**Task prompt**
Edit the lines below by replacing each occurrence of "pakeitimai" with "keitimai", keeping everything else unchanged.

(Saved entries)
============================================================
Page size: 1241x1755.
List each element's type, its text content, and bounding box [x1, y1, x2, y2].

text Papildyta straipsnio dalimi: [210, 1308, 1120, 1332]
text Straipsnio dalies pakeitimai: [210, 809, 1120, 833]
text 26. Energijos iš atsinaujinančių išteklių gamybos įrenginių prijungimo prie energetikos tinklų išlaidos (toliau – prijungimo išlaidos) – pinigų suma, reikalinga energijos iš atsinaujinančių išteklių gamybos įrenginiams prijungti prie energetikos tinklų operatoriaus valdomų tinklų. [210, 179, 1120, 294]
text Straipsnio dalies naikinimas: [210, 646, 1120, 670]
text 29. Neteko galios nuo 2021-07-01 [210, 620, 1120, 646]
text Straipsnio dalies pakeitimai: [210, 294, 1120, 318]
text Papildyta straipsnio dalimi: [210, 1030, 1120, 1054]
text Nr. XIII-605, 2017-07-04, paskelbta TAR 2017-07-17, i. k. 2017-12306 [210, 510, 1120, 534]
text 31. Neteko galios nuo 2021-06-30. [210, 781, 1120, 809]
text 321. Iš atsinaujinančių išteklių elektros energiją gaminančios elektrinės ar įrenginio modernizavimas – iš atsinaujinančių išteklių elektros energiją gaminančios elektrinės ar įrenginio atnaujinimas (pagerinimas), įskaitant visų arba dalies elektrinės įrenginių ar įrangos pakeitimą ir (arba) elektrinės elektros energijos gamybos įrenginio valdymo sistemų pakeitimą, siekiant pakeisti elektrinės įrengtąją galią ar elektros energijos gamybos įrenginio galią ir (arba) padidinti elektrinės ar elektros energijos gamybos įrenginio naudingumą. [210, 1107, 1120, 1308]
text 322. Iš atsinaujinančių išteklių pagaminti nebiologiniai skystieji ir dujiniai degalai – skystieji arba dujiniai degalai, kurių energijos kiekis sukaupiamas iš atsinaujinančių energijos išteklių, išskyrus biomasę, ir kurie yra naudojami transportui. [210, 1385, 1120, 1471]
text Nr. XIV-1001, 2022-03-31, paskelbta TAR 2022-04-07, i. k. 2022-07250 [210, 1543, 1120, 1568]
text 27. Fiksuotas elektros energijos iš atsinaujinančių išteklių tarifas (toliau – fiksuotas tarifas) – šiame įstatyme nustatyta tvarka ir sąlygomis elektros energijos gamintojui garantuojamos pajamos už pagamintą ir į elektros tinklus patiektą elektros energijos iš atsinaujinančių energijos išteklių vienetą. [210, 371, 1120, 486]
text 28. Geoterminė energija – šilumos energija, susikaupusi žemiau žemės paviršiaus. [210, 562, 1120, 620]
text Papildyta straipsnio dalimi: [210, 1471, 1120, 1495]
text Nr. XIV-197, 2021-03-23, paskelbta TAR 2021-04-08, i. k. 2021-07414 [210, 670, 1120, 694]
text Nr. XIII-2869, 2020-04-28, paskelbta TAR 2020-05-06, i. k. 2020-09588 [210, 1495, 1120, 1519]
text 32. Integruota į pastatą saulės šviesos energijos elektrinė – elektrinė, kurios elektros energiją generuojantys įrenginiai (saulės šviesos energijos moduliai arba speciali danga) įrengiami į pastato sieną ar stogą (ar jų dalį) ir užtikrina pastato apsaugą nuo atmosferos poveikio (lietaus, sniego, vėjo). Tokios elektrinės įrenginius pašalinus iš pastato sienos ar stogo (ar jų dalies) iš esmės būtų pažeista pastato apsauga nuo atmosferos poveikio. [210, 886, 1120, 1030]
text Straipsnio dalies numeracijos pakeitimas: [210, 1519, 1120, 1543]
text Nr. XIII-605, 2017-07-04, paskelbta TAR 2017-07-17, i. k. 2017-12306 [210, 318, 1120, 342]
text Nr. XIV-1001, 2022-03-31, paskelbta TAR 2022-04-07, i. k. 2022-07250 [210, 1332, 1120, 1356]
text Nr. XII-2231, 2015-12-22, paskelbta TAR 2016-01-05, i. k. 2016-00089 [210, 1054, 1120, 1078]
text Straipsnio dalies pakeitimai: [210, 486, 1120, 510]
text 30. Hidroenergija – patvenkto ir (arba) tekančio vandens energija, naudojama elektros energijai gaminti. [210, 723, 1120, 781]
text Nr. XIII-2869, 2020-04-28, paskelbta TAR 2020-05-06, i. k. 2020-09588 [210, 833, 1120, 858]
============================================================
**Exercise result**
Page size: 1241x1755.
List each element's type, its text content, and bounding box [x1, y1, x2, y2].

text Papildyta straipsnio dalimi: [210, 1308, 1120, 1332]
text Straipsnio dalies keitimai: [210, 809, 1120, 833]
text 26. Energijos iš atsinaujinančių išteklių gamybos įrenginių prijungimo prie energetikos tinklų išlaidos (toliau – prijungimo išlaidos) – pinigų suma, reikalinga energijos iš atsinaujinančių išteklių gamybos įrenginiams prijungti prie energetikos tinklų operatoriaus valdomų tinklų. [210, 179, 1120, 294]
text Straipsnio dalies naikinimas: [210, 646, 1120, 670]
text 29. Neteko galios nuo 2021-07-01 [210, 620, 1120, 646]
text Straipsnio dalies keitimai: [210, 294, 1120, 318]
text Papildyta straipsnio dalimi: [210, 1030, 1120, 1054]
text Nr. XIII-605, 2017-07-04, paskelbta TAR 2017-07-17, i. k. 2017-12306 [210, 510, 1120, 534]
text 31. Neteko galios nuo 2021-06-30. [210, 781, 1120, 809]
text 321. Iš atsinaujinančių išteklių elektros energiją gaminančios elektrinės ar įrenginio modernizavimas – iš atsinaujinančių išteklių elektros energiją gaminančios elektrinės ar įrenginio atnaujinimas (pagerinimas), įskaitant visų arba dalies elektrinės įrenginių ar įrangos pakeitimą ir (arba) elektrinės elektros energijos gamybos įrenginio valdymo sistemų pakeitimą, siekiant pakeisti elektrinės įrengtąją galią ar elektros energijos gamybos įrenginio galią ir (arba) padidinti elektrinės ar elektros energijos gamybos įrenginio naudingumą. [210, 1107, 1120, 1308]
text 322. Iš atsinaujinančių išteklių pagaminti nebiologiniai skystieji ir dujiniai degalai – skystieji arba dujiniai degalai, kurių energijos kiekis sukaupiamas iš atsinaujinančių energijos išteklių, išskyrus biomasę, ir kurie yra naudojami transportui. [210, 1385, 1120, 1471]
text Nr. XIV-1001, 2022-03-31, paskelbta TAR 2022-04-07, i. k. 2022-07250 [210, 1543, 1120, 1568]
text 27. Fiksuotas elektros energijos iš atsinaujinančių išteklių tarifas (toliau – fiksuotas tarifas) – šiame įstatyme nustatyta tvarka ir sąlygomis elektros energijos gamintojui garantuojamos pajamos už pagamintą ir į elektros tinklus patiektą elektros energijos iš atsinaujinančių energijos išteklių vienetą. [210, 371, 1120, 486]
text 28. Geoterminė energija – šilumos energija, susikaupusi žemiau žemės paviršiaus. [210, 562, 1120, 620]
text Papildyta straipsnio dalimi: [210, 1471, 1120, 1495]
text Nr. XIV-197, 2021-03-23, paskelbta TAR 2021-04-08, i. k. 2021-07414 [210, 670, 1120, 694]
text Nr. XIII-2869, 2020-04-28, paskelbta TAR 2020-05-06, i. k. 2020-09588 [210, 1495, 1120, 1519]
text 32. Integruota į pastatą saulės šviesos energijos elektrinė – elektrinė, kurios elektros energiją generuojantys įrenginiai (saulės šviesos energijos moduliai arba speciali danga) įrengiami į pastato sieną ar stogą (ar jų dalį) ir užtikrina pastato apsaugą nuo atmosferos poveikio (lietaus, sniego, vėjo). Tokios elektrinės įrenginius pašalinus iš pastato sienos ar stogo (ar jų dalies) iš esmės būtų pažeista pastato apsauga nuo atmosferos poveikio. [210, 886, 1120, 1030]
text Straipsnio dalies numeracijos pakeitimas: [210, 1519, 1120, 1543]
text Nr. XIII-605, 2017-07-04, paskelbta TAR 2017-07-17, i. k. 2017-12306 [210, 318, 1120, 342]
text Nr. XIV-1001, 2022-03-31, paskelbta TAR 2022-04-07, i. k. 2022-07250 [210, 1332, 1120, 1356]
text Nr. XII-2231, 2015-12-22, paskelbta TAR 2016-01-05, i. k. 2016-00089 [210, 1054, 1120, 1078]
text Straipsnio dalies keitimai: [210, 486, 1120, 510]
text 30. Hidroenergija – patvenkto ir (arba) tekančio vandens energija, naudojama elektros energijai gaminti. [210, 723, 1120, 781]
text Nr. XIII-2869, 2020-04-28, paskelbta TAR 2020-05-06, i. k. 2020-09588 [210, 833, 1120, 858]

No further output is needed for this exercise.